Bien que la cigarette électronique soit souvent présentée comme un outil efficace pour aider les fumeurs à se libérer du tabac, très peu d’études rigoureuses l’ont effectivement démontré. Une équipe canadienne menée par le Dr Mark Eisenberg, de l’Hôpital général juif, recrute présentement des fumeurs qui souhaitent cesser de fumer afin de tirer cela au clair. Les personnes intéressées peuvent contacter le centre de coordination de l’étude à E3.Trial@ladydavis.ca.
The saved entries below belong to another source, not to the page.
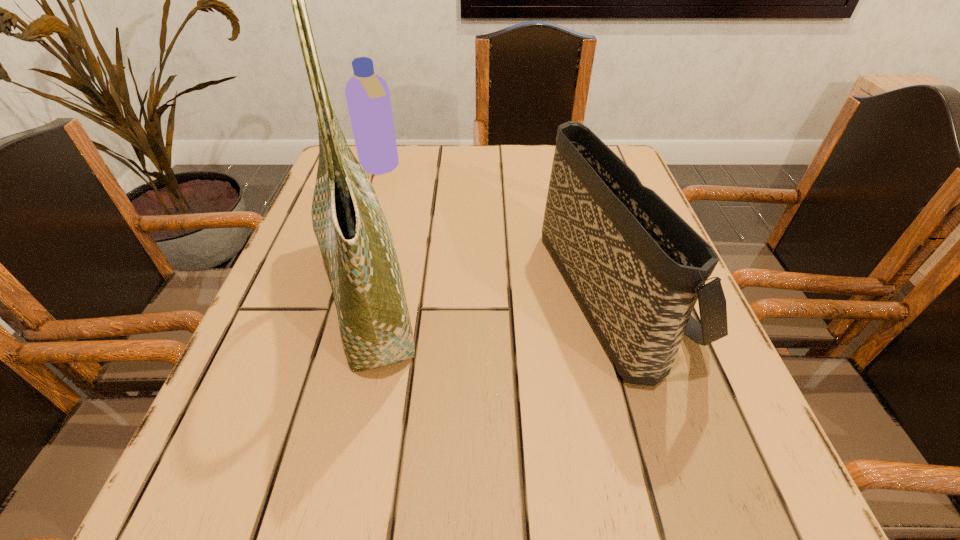
Locate an element on the screen. The image size is (960, 540). object present at the far left corner is located at coordinates (367, 94).

Image resolution: width=960 pixels, height=540 pixels. I want to click on vacant space at the far edge of the desktop, so click(534, 179).

Locate an element on the screen. Image resolution: width=960 pixels, height=540 pixels. vacant space at the near edge of the desktop is located at coordinates (383, 521).

Locate an element on the screen. This screenshot has width=960, height=540. vacant region at the left edge of the desktop is located at coordinates (248, 407).

Locate an element on the screen. This screenshot has width=960, height=540. free space at the right edge of the desktop is located at coordinates (690, 384).

Image resolution: width=960 pixels, height=540 pixels. In the image, there is a desktop. Find the location of `free space at the near left corner`. free space at the near left corner is located at coordinates (217, 523).

Identify the location of vacant space at the near right corner of the desktop. The image size is (960, 540). (746, 461).

This screenshot has width=960, height=540. What are the coordinates of `free space between the shampoo and the rightmost object` in the screenshot? It's located at (496, 228).

Identify the location of empty space between the rightmost object and the farthest object. (496, 228).

Where is `free point between the farthest object and the rightmost object`? Image resolution: width=960 pixels, height=540 pixels. free point between the farthest object and the rightmost object is located at coordinates (496, 228).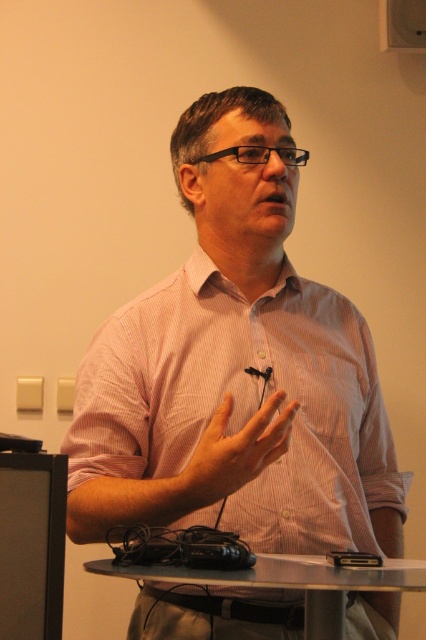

Au Québec, 15 % des adultes de plus de 15 ans et 32 % des jeunes de 15 à 19 ans ont déjà utilisé la cigarette électronique au cours de leur vie, révèle le Centre pour l’avancement de la santé des populations Propel. Alors qu’une bonne partie d’entre eux ont essayé le vapotage en vue de cesser de fumer, on ignore à quel point ces appareils sont efficaces et sécuritaires lorsqu’utilisés à cette fin. En effet, dans les études antérieures, les chercheurs ont suivi les fumeurs pendant seulement quelques semaines et n’ont pas toujours bien vérifié à quel point ils adhéraient au traitement de cessation prescrit.

Essai d’envergure

Dr Mark Eisenberg

C’est à ces manques que répond l’Essai E3 (Évaluation de l’efficacité de l’utilisation de la cigarette électronique pour cesser de fumer). Cette étude contrôlée randomisée a été lancée en novembre 2016 et se déroule actuellement dans 12 villes canadiennes, dont Montréal, Québec, Ottawa, Toronto et Winnipeg. Les chercheurs souhaitent recruter près de 500 fumeurs de cigarettes. Ces derniers doivent fumer depuis au moins un an, mais ne pas avoir vapoté au cours des 60 derniers jours ni jamais plus de sept jours de suite. Concrètement, les participants reçoivent tous du soutien psychosocial ainsi que, pour certains d’entre eux, une cigarette électronique de deuxième génération avec ou sans nicotine. Les appareils de deuxième génération sont réputés être plus efficaces pour soutenir la cessation tabagique que les cigalikes. « Nous nous attendons à ce que les modèles avec nicotine soutiennent mieux la cessation tabagique, dit le Dr Eisenberg. Par contre, il ne faut pas oublier que la dépendance à la cigarette est également liée à de nombreux déclencheurs comportementaux et psychologiques, dont le fait de porter quelque chose à la bouche, auxquels pourrait répondre une cigarette électronique sans nicotine. »

Suivi sur un an

Les participants sont invités à utiliser leur cigarette électronique au besoin pendant 12 semaines. Ils seront suivis sur une période d’un an par l’équipe de recherche au moyen de quatre appels téléphoniques et de cinq rencontres en personne. Les chercheurs noteront notamment la quantité de tabac consommé, les symptômes de sevrage et les effets secondaires du vapotage. Les premiers résultats sont attendus pour 2019.